Я сделала, что он хотел, и еще много чего. Руками и ртом я снова довела Мику и Натэниела до той гладкой твердости, что была у них до задушевных бесед. А бесед этих с меня на сегодня хватило. Я хотела трогать, и чтобы меня трогали. Секс – единственное время, когда я даю себе волю, отпускаю все страхи, тревоги, комплексы – все уносится прочь. Во время секса я сосредоточена на сексе. Единственное для меня время без сомнений и передумываний.
Обоих их я держала в руках. Когда я в первый раз попыталась играть с ними обоими, оказалось, что это не получается. Трудно было одинаково сосредоточиться на обеих руках, а когда держишь в руках такую деликатную часть мужского тела, желательно сосредоточиться. Но умение достигается упражнением, и сейчас я уже умела. Умела держать каждого в руке, и поглаживать, и играть. Наконец-то нашлось дело, где я одинаково владею правой и левой рукой.
Жан-Клод остался сидеть в ногах кровати, присоединиться к нам не пытался. Я посмотрела на него, на его осторожное лицо. Он ясно обозначил свою позицию: простым зрителем он быть не хочет. А я никогда не пыталась занять троих мужчин одновременно. Обниматься, делиться кровью – да. Но не в сексе.
Я подползла к нему – он выбрал место как можно дальше на кровати. Думал ли он, что я заставлю его только смотреть, и трогать его не буду? Сама непроницаемость его лица говорила, что да, он так думал. Мне явилось воспоминание – не видение, а всего лишь воспоминание, просто не мое – то есть исходно не мое. Я увидела Белль в большой кровати, так похожей на вот эту. С нею было еще двое вампиров. Я смотрела на нее от изножия, где она привязала меня к стойкам. Веревки тянули плечи слишком туго, но она и хотела, чтобы было слишком. Хотела меня наказать. Привязала к той кровати, где учила меня – нас – какие могут быть желания. Беспомощная, связанная, знающая, что мне не коснуться ее и никто не коснется меня. В отдалении от нее мы не могли противостоять своей тяге к ней, но вот так, ощущая запах ее кожи и пота, мы только и могли хотеть ее. Она была наркотик, и единственный способ спастись – это было никогда не получить нового глотка, нового укола, новой ее дозы.

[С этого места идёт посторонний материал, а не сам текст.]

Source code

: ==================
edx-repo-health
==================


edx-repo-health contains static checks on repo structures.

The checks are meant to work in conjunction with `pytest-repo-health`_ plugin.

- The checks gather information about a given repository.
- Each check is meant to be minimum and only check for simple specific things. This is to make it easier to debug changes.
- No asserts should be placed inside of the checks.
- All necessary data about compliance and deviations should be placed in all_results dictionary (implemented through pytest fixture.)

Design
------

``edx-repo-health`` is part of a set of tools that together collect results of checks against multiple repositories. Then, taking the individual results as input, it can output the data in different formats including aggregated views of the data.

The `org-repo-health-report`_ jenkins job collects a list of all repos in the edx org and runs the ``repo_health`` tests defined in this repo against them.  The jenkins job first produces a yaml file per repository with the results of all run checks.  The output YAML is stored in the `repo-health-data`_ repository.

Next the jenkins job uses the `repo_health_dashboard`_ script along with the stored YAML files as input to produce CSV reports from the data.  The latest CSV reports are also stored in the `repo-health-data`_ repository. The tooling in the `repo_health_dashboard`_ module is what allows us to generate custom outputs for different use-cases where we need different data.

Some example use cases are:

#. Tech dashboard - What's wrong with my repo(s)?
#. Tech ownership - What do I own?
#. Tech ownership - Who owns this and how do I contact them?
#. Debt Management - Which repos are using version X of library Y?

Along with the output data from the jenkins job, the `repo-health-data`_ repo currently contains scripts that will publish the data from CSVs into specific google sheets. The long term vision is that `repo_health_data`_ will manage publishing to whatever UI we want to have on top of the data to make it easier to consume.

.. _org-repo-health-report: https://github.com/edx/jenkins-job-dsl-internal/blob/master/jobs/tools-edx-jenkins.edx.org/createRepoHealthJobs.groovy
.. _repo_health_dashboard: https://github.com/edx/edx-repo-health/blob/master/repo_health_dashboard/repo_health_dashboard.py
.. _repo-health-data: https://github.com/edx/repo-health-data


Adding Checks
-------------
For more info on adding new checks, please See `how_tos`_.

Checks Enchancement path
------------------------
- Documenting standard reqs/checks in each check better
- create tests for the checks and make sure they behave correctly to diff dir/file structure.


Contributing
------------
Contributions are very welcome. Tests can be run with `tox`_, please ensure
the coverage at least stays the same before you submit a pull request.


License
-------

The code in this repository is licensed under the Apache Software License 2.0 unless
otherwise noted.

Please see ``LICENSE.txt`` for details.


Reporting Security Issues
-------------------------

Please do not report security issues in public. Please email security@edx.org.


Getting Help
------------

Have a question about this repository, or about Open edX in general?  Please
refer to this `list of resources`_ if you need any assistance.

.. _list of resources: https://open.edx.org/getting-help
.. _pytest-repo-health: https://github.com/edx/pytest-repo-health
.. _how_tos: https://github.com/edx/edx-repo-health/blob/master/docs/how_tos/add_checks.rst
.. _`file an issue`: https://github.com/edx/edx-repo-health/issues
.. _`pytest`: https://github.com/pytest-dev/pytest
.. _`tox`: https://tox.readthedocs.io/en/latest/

Я вырвалась частично из воспоминаний, обретя способность думать: это Жан-Клод был привязан к той кровати, а не я. Слишком высокое для меня тело было, слишком мужское. Не я, но воспоминание продолжало жечь, и сохраняло на его лице это осторожное выражение.
Я тронула его за лицо ладонью, постаравшись выразить, как огорчает меня, что с ним происходили такие страшные вещи. И что меня там не было, чтобы его выручить. Мы сейчас слишком плотно закрывались собственными щитами, чтобы он мог прочесть мои мысли, наверное – как и я его, – но он видел то, что я хотела показать. И со вздохом, похожим на всхлип, он приник ко мне, поцеловал меня, будто выдохнул сквозь губы, и я целовала его так, будто он был последней каплей воды в умирающем от жажды мире.